In his two special defenses, Achilles has properly pleaded the allegations of breach of contract and waiver. Special defenses are appropriate where they allege facts which are consistent with the complaint but show, notwithstanding, that the plaintiff has no cause of action. Practice Book, Sec. 164. Achilles' defense that American breached the contract would establish that American has no cause of action, as would proof of Achilles' defense of waiver. See DelVecchio v. DelVecchio, 146 Conn. 188, 195, 148 A.2d 554 (1959) (waiver is a proper special defense).

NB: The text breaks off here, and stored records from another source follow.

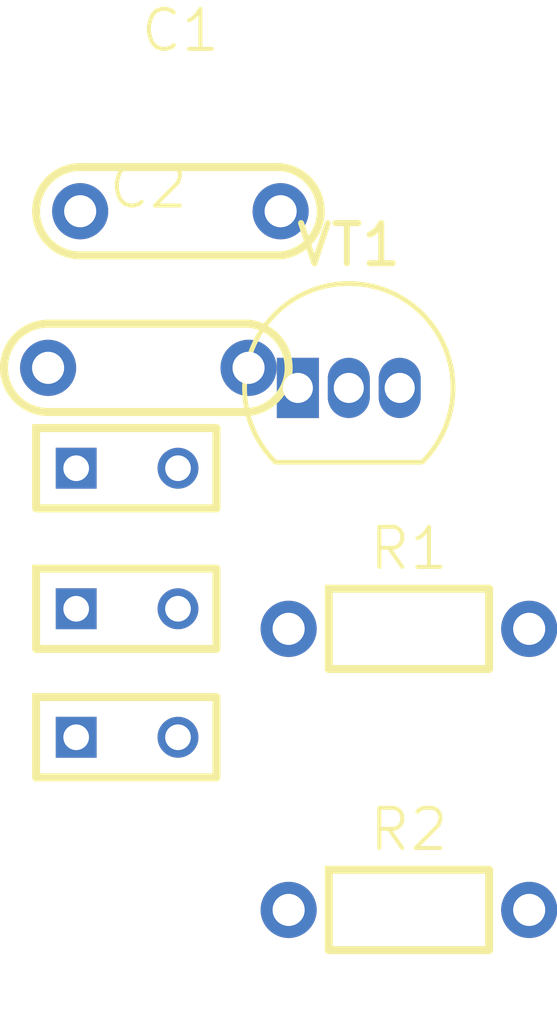
<source format=kicad_pcb>
(kicad_pcb
	(version 20240108)
	(generator "pcbnew")
	(generator_version "8.0")
	(general
		(thickness 1.6)
		(legacy_teardrops no)
	)
	(paper "A4")
	(layers
		(0 "F.Cu" signal)
		(31 "B.Cu" signal)
		(32 "B.Adhes" user "B.Adhesive")
		(33 "F.Adhes" user "F.Adhesive")
		(34 "B.Paste" user)
		(35 "F.Paste" user)
		(36 "B.SilkS" user "B.Silkscreen")
		(37 "F.SilkS" user "F.Silkscreen")
		(38 "B.Mask" user)
		(39 "F.Mask" user)
		(40 "Dwgs.User" user "User.Drawings")
		(41 "Cmts.User" user "User.Comments")
		(42 "Eco1.User" user "User.Eco1")
		(43 "Eco2.User" user "User.Eco2")
		(44 "Edge.Cuts" user)
		(45 "Margin" user)
		(46 "B.CrtYd" user "B.Courtyard")
		(47 "F.CrtYd" user "F.Courtyard")
		(48 "B.Fab" user)
		(49 "F.Fab" user)
		(50 "User.1" user)
		(51 "User.2" user)
		(52 "User.3" user)
		(53 "User.4" user)
		(54 "User.5" user)
		(55 "User.6" user)
		(56 "User.7" user)
		(57 "User.8" user)
		(58 "User.9" user)
	)
	(setup
		(pad_to_mask_clearance 0)
		(allow_soldermask_bridges_in_footprints no)
		(pcbplotparams
			(layerselection 0x00010fc_ffffffff)
			(plot_on_all_layers_selection 0x0000000_00000000)
			(disableapertmacros no)
			(usegerberextensions no)
			(usegerberattributes yes)
			(usegerberadvancedattributes yes)
			(creategerberjobfile yes)
			(dashed_line_dash_ratio 12.000000)
			(dashed_line_gap_ratio 3.000000)
			(svgprecision 4)
			(plotframeref no)
			(viasonmask no)
			(mode 1)
			(useauxorigin no)
			(hpglpennumber 1)
			(hpglpenspeed 20)
			(hpglpendiameter 15.000000)
			(pdf_front_fp_property_popups yes)
			(pdf_back_fp_property_popups yes)
			(dxfpolygonmode yes)
			(dxfimperialunits yes)
			(dxfusepcbnewfont yes)
			(psnegative no)
			(psa4output no)
			(plotreference yes)
			(plotvalue yes)
			(plotfptext yes)
			(plotinvisibletext no)
			(sketchpadsonfab no)
			(subtractmaskfromsilk no)
			(outputformat 1)
			(mirror no)
			(drillshape 1)
			(scaleselection 1)
			(outputdirectory "")
		)
	)
	(net 0 "")
	(net 1 "unconnected-(C1-Pad2)")
	(net 2 "unconnected-(C1-Pad1)")
	(net 3 "unconnected-(C2-Pad2)")
	(net 4 "unconnected-(C2-Pad1)")
	(net 5 "unconnected-(R1-Pad2)")
	(net 6 "unconnected-(R1-Pad1)")
	(net 7 "unconnected-(R2-Pad1)")
	(net 8 "unconnected-(R2-Pad2)")
	(net 9 "GND")
	(net 10 "unconnected-(VT1-B-Pad2)")
	(net 11 "unconnected-(VT1-C-Pad3)")
	(net 12 "unconnected-(XP1-Pad1)")
	(net 13 "unconnected-(XP2-Pad1)")
	(net 14 "unconnected-(XP3-Pad1)")
	(footprint "Pr7:PLS-2" (layer "F.Cu") (at 31.7 45.7))
	(footprint "Pr2:CAP_CERAM_L5.0D0.8" (layer "F.Cu") (at 33.5 36.5))
	(footprint "Package_TO_SOT_THT:TO-92_Inline" (layer "F.Cu") (at 37.23 37))
	(footprint "Pr7:PLS-2" (layer "F.Cu") (at 31.7 42.5))
	(footprint "Pr2:RES_CONST_L6.0D0.8" (layer "F.Cu") (at 40 43))
	(footprint "Pr2:RES_CONST_L6.0D0.8" (layer "F.Cu") (at 40 50))
	(footprint "Pr2:CAP_CERAM_L5.0D0.8" (layer "F.Cu") (at 34.3 32.6))
	(footprint "Pr7:PLS-2" (layer "F.Cu") (at 31.7 39))
)

</source>
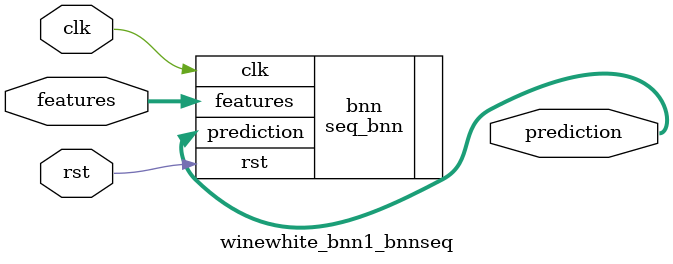
<source format=v>













module winewhite_bnn1_bnnseq #(

parameter FEAT_CNT = 11,
parameter HIDDEN_CNT = 40,
parameter FEAT_BITS = 4,
parameter CLASS_CNT = 7,
parameter TEST_CNT = 1000


  ) (
  input clk,
  input rst,
  input [FEAT_CNT*FEAT_BITS-1:0] features,
  output [$clog2(CLASS_CNT)-1:0] prediction
  );

  localparam Weights0 = 440'b01011011001001010110011000111111100001101110011110111101111010000011000010100110111100010000110010110011100101010111010001001000111000101011010101001110010111011110101100111011111000110011011010110110011111001000001111001101001001101000010110100001111111101110001001001000111100001010010111011000101010001111011111100101110010110001011100100001001001110010100011000000000001001011010100011010101110001001110001001010111111100000111001011000 ;
  localparam Weights1 = 280'b0110101101111010110110010101001100000000111001110111011111111000110100011011000011101011011100101111000011010111101100001100101101000010001100000101011110110000111010110111001011111000110101111101100011101011011100101111110011000111101100011110001101010011010011001100000001110011 ;

  seq_bnn #(.FEAT_CNT(FEAT_CNT),.FEAT_BITS(FEAT_BITS),.HIDDEN_CNT(HIDDEN_CNT),.CLASS_CNT(CLASS_CNT),.Weights0(Weights0),.Weights1(Weights1)) bnn (
    .clk(clk),
    .rst(rst),
    .features(features),
    .prediction(prediction)
  );

endmodule

</source>
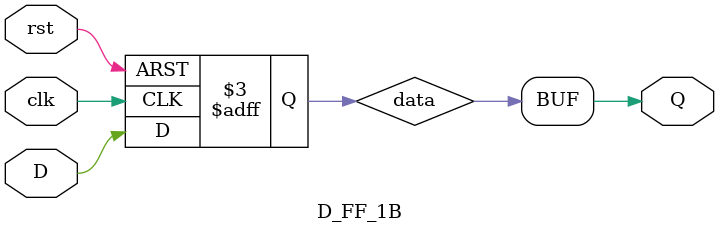
<source format=sv>
module D_FF_1B
(
	input logic clk,
	input logic rst,
	input logic D,
	output logic Q
);
reg data;
always_ff @(posedge clk or negedge rst)
begin 
	if (!rst)
	data<= 1'b0;
	else 
	data<= D;
end 
assign Q = data;
endmodule
</source>
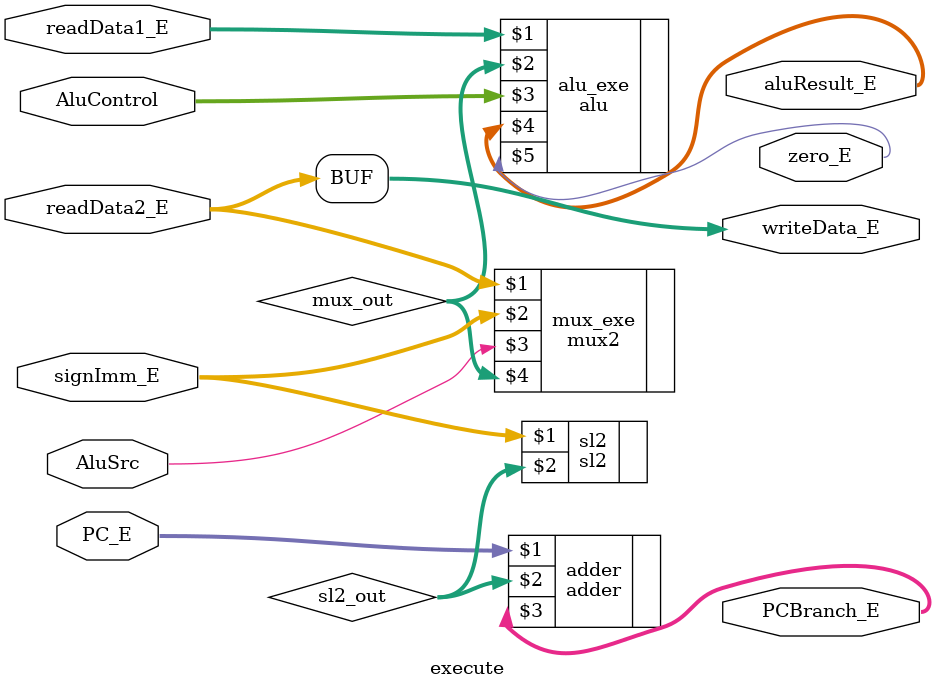
<source format=sv>
module execute #(parameter N = 64) (
		input logic AluSrc,
		input logic [3:0] AluControl,
		input logic [N-1:0] PC_E, signImm_E, readData1_E, readData2_E,
		output logic [N-1:0] PCBranch_E, aluResult_E, writeData_E,
		output logic zero_E
	);

	logic [N-1:0] mux_out;
	logic [N-1:0] sl2_out;

	mux2 #(N) mux_exe(readData2_E, signImm_E, AluSrc, mux_out);
	sl2 #(N) sl2(signImm_E, sl2_out);
	adder #(N) adder(PC_E, sl2_out, PCBranch_E);
	alu alu_exe(readData1_E, mux_out, AluControl, aluResult_E, zero_E);

	assign writeData_E = readData2_E;

endmodule
</source>
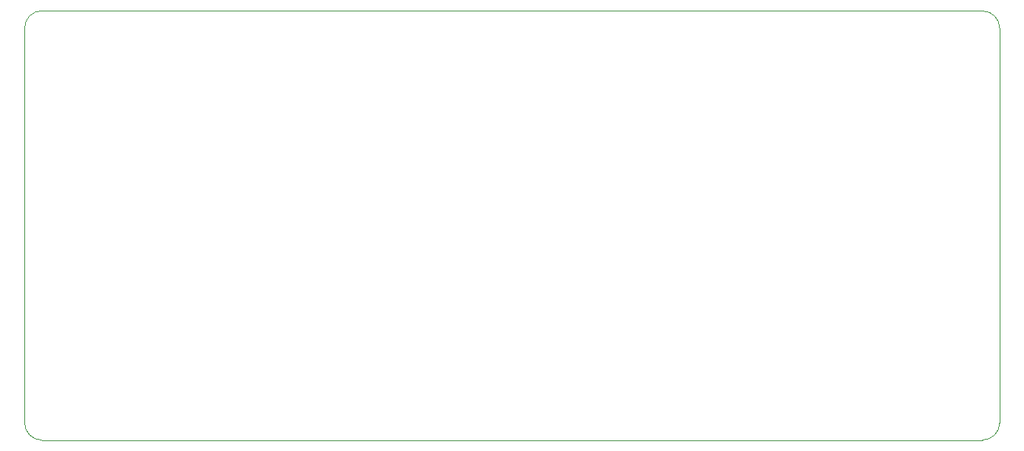
<source format=gbr>
%TF.GenerationSoftware,KiCad,Pcbnew,(5.1.6)-1*%
%TF.CreationDate,2021-08-26T22:57:43+02:00*%
%TF.ProjectId,Car LEDs,43617220-4c45-4447-932e-6b696361645f,rev?*%
%TF.SameCoordinates,Original*%
%TF.FileFunction,Profile,NP*%
%FSLAX46Y46*%
G04 Gerber Fmt 4.6, Leading zero omitted, Abs format (unit mm)*
G04 Created by KiCad (PCBNEW (5.1.6)-1) date 2021-08-26 22:57:43*
%MOMM*%
%LPD*%
G01*
G04 APERTURE LIST*
%TA.AperFunction,Profile*%
%ADD10C,0.050000*%
%TD*%
G04 APERTURE END LIST*
D10*
X84530000Y-89550000D02*
G75*
G02*
X82619974Y-87639974I0J1910026D01*
G01*
X191210000Y-87640000D02*
G75*
G02*
X189299974Y-89550026I-1910026J0D01*
G01*
X189300000Y-41700000D02*
G75*
G02*
X191210026Y-43610026I0J-1910026D01*
G01*
X82620000Y-43600000D02*
G75*
G02*
X84530026Y-41689974I1910026J0D01*
G01*
X82619974Y-87639974D02*
X82620000Y-43600000D01*
X189299974Y-89550026D02*
X84530000Y-89550000D01*
X191210026Y-43610026D02*
X191210000Y-87640000D01*
X84530026Y-41689974D02*
X189300000Y-41700000D01*
M02*

</source>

Further, in the counterclaim, Achilles requests the court to declare the rights of the parties as they relate to the underlying contract of insurance. This is cognizable claim. SeeHoly Trinity Church v. Aetna Casualty Surety Co., supra, CT Page 8315 214 Conn. 216 (declaratory judgment action proper to determine obligations under policy of insurance); see also Wynn v. Commercial Union Insurance Company, supra, 12 Conn. L. Rptr. 52 (same).
Therefore, the court denies American's motion to strike the special defenses and counterclaim based on this argument as well.
Based on the foregoing, the court denies American's motion to strike.